## DIRECTIONS FOR THIS TASK
Using the data below, work out how many lines contain the word "made", then state that number without comment.

Records contained in a dataset
= Beginning of Section =

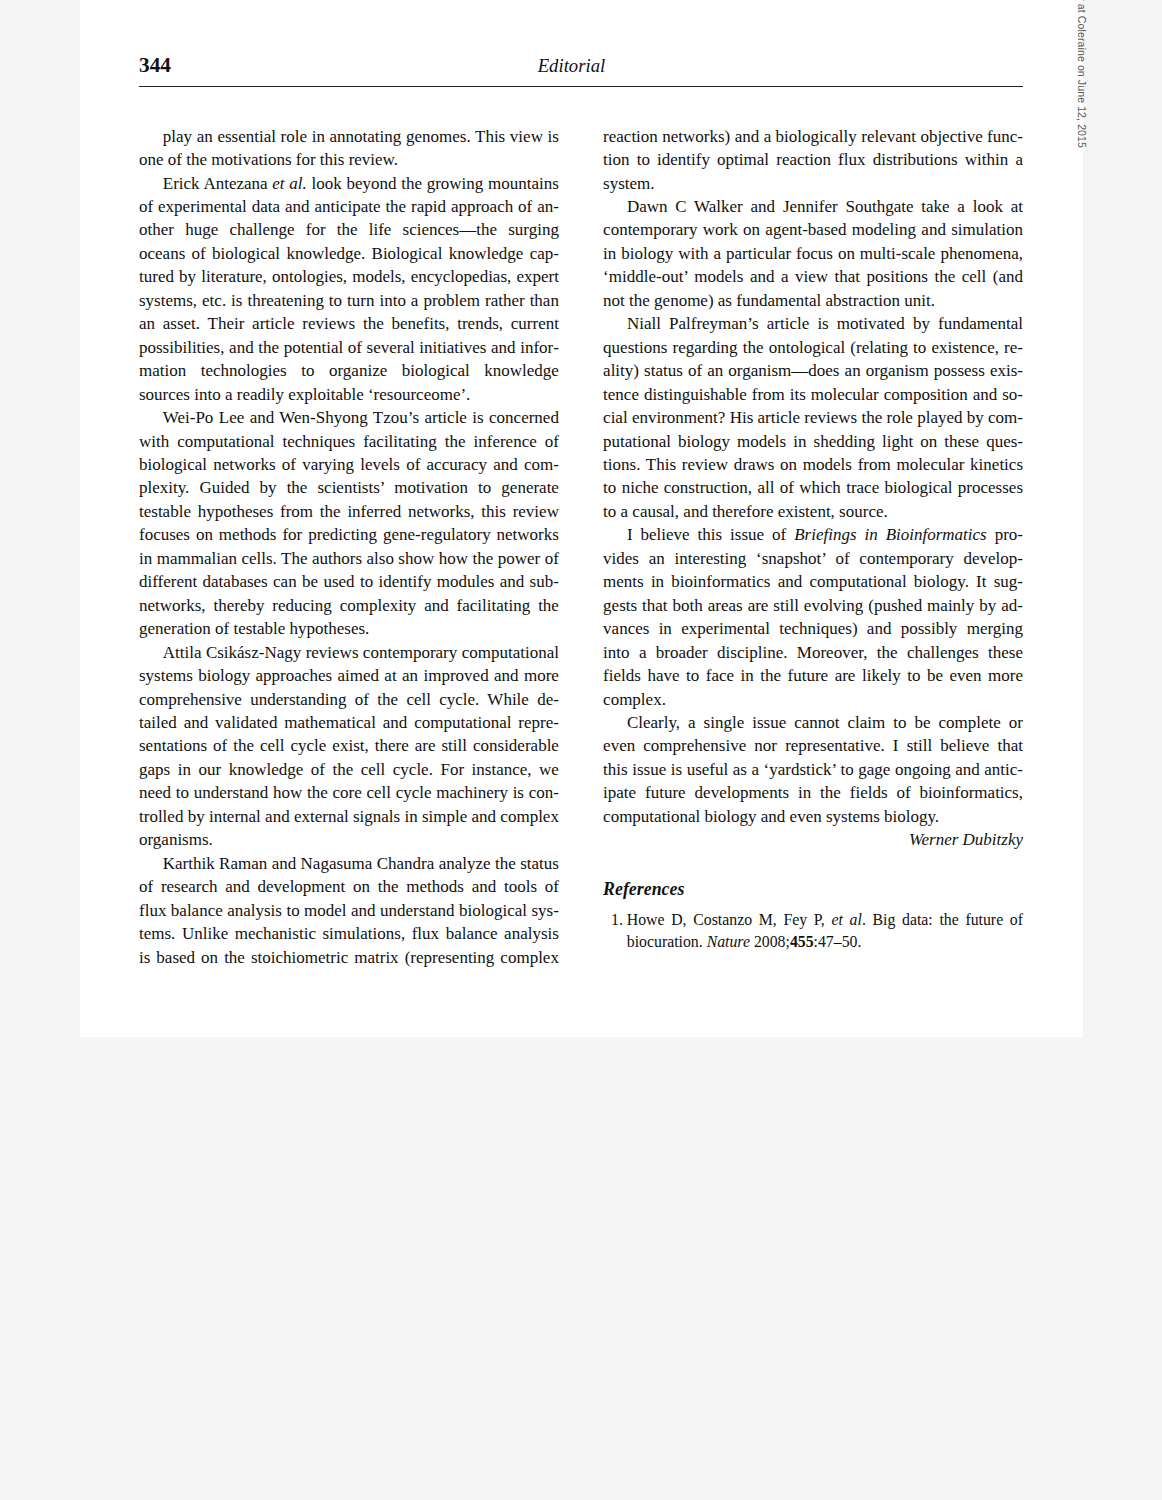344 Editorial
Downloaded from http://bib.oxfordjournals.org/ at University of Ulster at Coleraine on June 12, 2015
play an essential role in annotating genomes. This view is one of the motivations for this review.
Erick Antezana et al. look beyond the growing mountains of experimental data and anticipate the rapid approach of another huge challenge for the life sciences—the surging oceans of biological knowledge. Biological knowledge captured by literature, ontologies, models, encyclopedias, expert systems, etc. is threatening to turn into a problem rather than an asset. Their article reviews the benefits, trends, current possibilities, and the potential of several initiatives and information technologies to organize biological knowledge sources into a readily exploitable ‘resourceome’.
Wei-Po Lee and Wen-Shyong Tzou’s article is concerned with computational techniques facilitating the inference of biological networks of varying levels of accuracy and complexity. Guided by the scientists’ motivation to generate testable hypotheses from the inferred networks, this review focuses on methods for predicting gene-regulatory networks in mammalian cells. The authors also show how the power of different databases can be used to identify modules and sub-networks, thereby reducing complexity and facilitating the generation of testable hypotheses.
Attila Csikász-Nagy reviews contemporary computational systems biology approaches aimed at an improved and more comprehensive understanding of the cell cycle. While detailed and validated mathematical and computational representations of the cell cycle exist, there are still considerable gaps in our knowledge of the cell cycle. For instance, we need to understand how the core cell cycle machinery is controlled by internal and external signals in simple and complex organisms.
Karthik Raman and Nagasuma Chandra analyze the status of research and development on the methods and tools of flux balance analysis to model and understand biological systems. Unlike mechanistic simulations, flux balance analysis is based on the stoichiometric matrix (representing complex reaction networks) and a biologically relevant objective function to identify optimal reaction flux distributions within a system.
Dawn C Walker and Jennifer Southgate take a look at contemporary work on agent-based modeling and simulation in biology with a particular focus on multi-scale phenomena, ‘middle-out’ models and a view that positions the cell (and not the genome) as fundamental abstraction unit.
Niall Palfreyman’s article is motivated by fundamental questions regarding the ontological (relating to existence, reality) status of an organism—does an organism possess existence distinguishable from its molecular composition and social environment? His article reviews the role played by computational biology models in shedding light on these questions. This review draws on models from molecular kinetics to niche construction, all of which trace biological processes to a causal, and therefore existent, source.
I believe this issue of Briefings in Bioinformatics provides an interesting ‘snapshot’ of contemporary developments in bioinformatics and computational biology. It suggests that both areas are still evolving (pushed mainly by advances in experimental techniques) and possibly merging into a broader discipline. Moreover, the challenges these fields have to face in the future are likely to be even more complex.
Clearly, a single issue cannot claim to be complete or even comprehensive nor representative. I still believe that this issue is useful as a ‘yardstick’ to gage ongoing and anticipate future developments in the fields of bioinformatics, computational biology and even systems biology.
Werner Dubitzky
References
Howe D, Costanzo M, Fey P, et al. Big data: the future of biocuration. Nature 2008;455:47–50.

= End of Section =
= Beginning of Section =

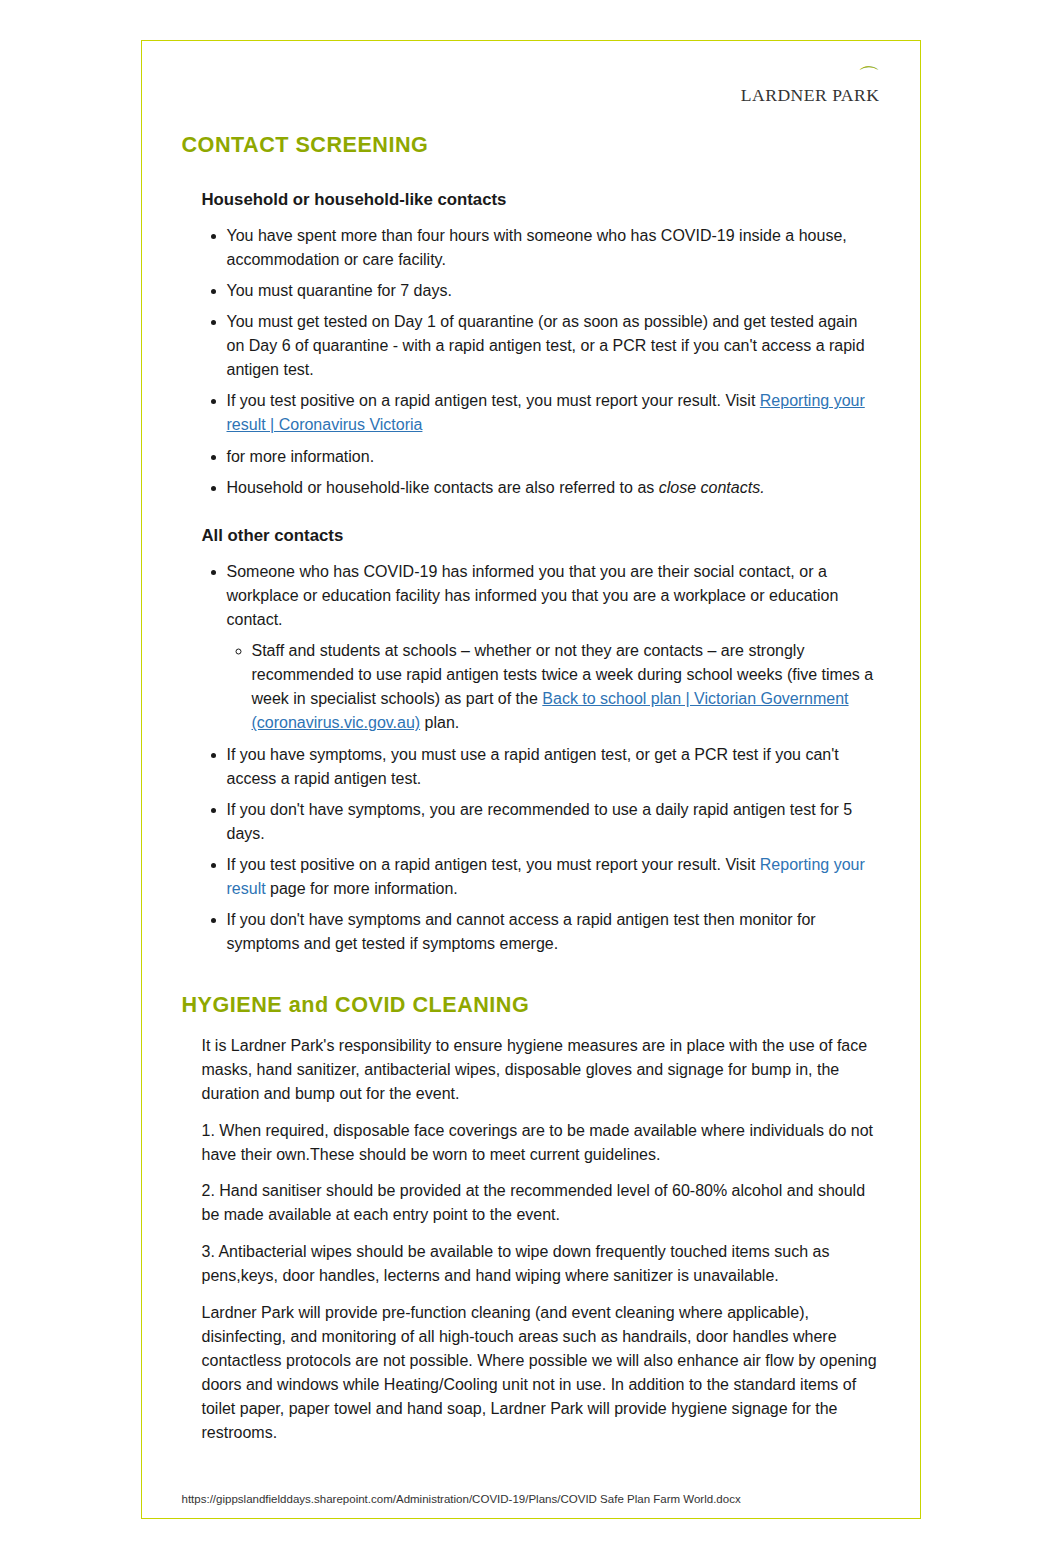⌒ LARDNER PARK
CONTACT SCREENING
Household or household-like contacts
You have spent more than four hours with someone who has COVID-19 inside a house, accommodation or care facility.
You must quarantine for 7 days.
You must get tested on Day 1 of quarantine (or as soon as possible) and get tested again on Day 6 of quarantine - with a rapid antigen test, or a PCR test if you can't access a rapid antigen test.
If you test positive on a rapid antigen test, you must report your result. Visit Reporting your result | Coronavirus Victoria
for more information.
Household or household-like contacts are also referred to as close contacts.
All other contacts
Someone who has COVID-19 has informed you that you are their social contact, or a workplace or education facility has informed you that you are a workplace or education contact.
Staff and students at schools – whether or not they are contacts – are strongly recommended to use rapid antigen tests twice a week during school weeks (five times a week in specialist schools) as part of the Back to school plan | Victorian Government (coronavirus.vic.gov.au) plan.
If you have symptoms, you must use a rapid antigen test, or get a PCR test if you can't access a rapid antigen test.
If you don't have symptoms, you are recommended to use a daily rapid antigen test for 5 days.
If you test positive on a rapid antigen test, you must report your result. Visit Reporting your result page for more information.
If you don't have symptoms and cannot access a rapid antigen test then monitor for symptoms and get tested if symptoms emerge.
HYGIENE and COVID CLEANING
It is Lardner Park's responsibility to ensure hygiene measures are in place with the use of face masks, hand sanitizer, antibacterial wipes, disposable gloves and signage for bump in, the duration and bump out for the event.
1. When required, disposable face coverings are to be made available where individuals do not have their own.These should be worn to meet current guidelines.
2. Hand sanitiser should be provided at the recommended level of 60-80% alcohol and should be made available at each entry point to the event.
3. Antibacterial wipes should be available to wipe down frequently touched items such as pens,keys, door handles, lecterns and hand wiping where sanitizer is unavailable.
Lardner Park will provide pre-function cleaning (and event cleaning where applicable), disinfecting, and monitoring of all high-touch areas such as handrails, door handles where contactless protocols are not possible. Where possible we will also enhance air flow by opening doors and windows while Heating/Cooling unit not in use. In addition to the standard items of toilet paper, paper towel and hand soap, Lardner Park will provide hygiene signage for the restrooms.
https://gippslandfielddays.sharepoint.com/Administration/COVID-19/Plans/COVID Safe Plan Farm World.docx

= End of Section =

## WRITTEN REPLY
2